Dear Gossips,

The most compelling thing on TV this week has been ESPN’s OJ: Made In America. Here in Canada, the series is airing on CTV and TSN – click here for programming information. Have you been watching? If you’ve been reading my blog a while, you know how I feel about sports documentaries, often the best storytelling in the business, and ESPN’s 30 for 30 series has been the gold standard. OJ: Made In America is a “vital, living document” about celebrity, law, race, and our culture of violence that some say could win an Oscar.

One of the reasons OJ: Made In America has been acclaimed is for its focus on Nicole Brown. Too often, as we saw so recently at Stanford, it’s the star athlete who’s humanised, it was the rapist, Brock Allen Turner, who was given the benefit of kindness and compassion over his victim.

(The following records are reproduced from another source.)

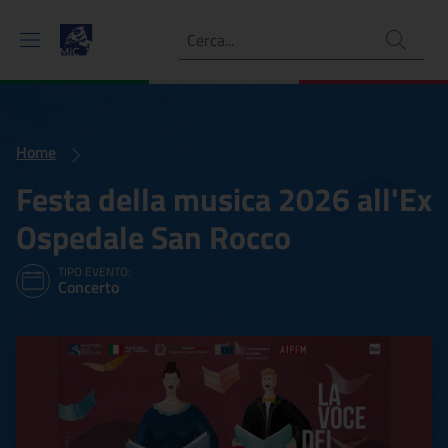
Ricerca
Home
Festa della musica 2026 all'Ex
Ospedale San Rocco
TIPO EVENTO:
Concerto
Festa della musica 2026 a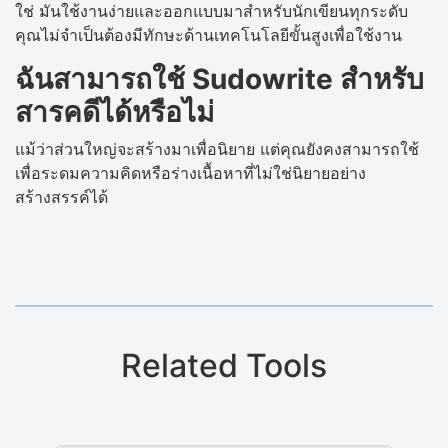
ใช่ มันใช้งานง่ายและออกแบบมาสำหรับนักเขียนทุกระดับ
คุณไม่จำเป็นต้องมีทักษะด้านเทคโนโลยีขั้นสูงเพื่อใช้งาน
ฉันสามารถใช้ Sudowrite สำหรับ
สารคดีได้หรือไม่
แม้ว่าส่วนใหญ่จะสร้างมาเพื่อนิยาย แต่คุณยังคงสามารถใช้
เพื่อระดมความคิดหรือร่างเนื้อหาที่ไม่ใช่นิยายอย่าง
สร้างสรรค์ได้
Related Tools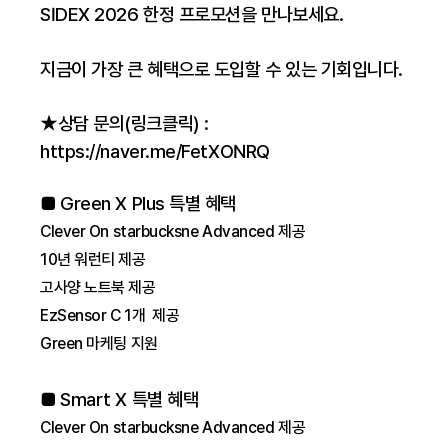
SIDEX 2026 한정 프로모션을 만나보세요.
지금이 가장 큰 혜택으로 도입할 수 있는 기회입니다.
★상담 문의(링크클릭) :
https://naver.me/FetXONRQ
■ Green X Plus 특별 혜택
Clever On starbucksne Advanced 제공
10년 워런티 제공
고사양 노트북 제공
EzSensor C 1개 제공
Green 마케팅 지원
■ Smart X 특별 혜택
Clever On starbucksne Advanced 제공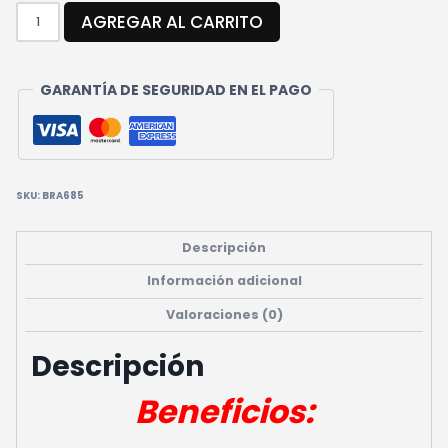
RODILLERAS
AGREGAR AL CARRITO
DE
VOLEY
CANTIDAD
GARANTÍA DE SEGURIDAD EN EL PAGO
SKU:
BRA685
Descripción
Información adicional
Valoraciones (0)
Descripción
Beneficios: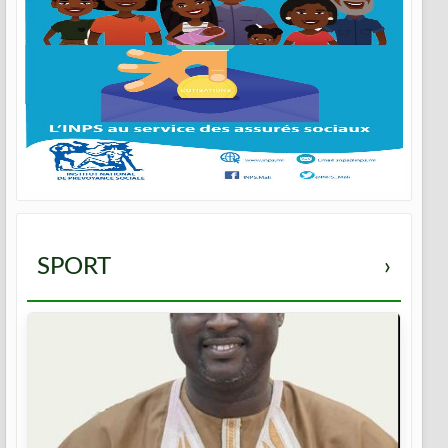
SPORT
›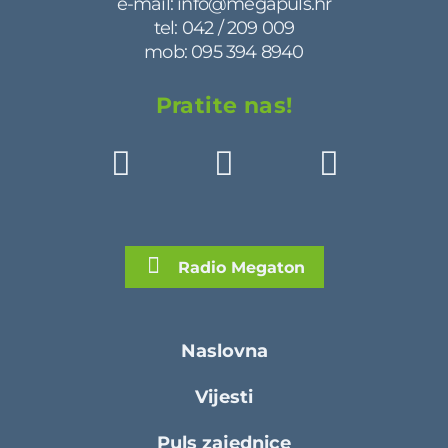
e-mail:
info@megapuls.hr
tel:
042 / 209 009
mob:
095 394 8940
Pratite nas!
Radio Megaton
Naslovna
Vijesti
Puls zajednice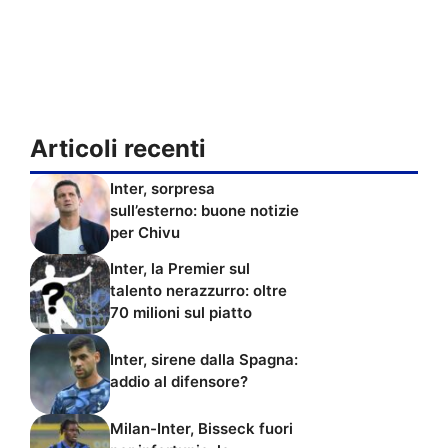
Articoli recenti
Inter, sorpresa
sull’esterno: buone notizie
per Chivu
Inter, la Premier sul
talento nerazzurro: oltre
70 milioni sul piatto
Inter, sirene dalla Spagna:
addio al difensore?
Milan-Inter, Bisseck fuori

As Jessica Luther notes in her piece for espnW, victims of domestic violence in cases involving athletes must overcome a “hurdle of indifference”, in part because of the relationship we, as fans, have to the abuser-athlete. In OJ: Made In America, however, we are given the opportunity to understand Nicole Brown – her friends, her family, and her own diary present to us a portrait of a woman stalked by her own husband, terrorised by him for years, but who held on to herself throughout, who found ways to connect to others, to build relationships with people outside of her marriage, who did not live solely for HIM. At one point, one of her friends says that Nicole was unattainable for OJ, that no matter how much he hurt her and tried to manipulate her, he always knew that he never had total control of her. As Jen Chaney writes in Vulture, in giving Nicole a voice, a luxury rarely afforded to the victim, OJ: Made In America directly challenges that “hurdle of indifference”, so that the victim can, at least, occupy more of the story than she is typically allowed. Which is why the Stanford victim’s statement made such an impact, and why I can’t stop thinking or talking about it and why I don’t want to stop thinking or talking about it. She refused to let the media and the judge and her rapist’s friends and family make it about him. She demanded that her experience, her trauma, and her future be considered too. When your torturer is an athlete though, or a movie star, a man relatable to other men, that’s a hard f-cking wall to break through.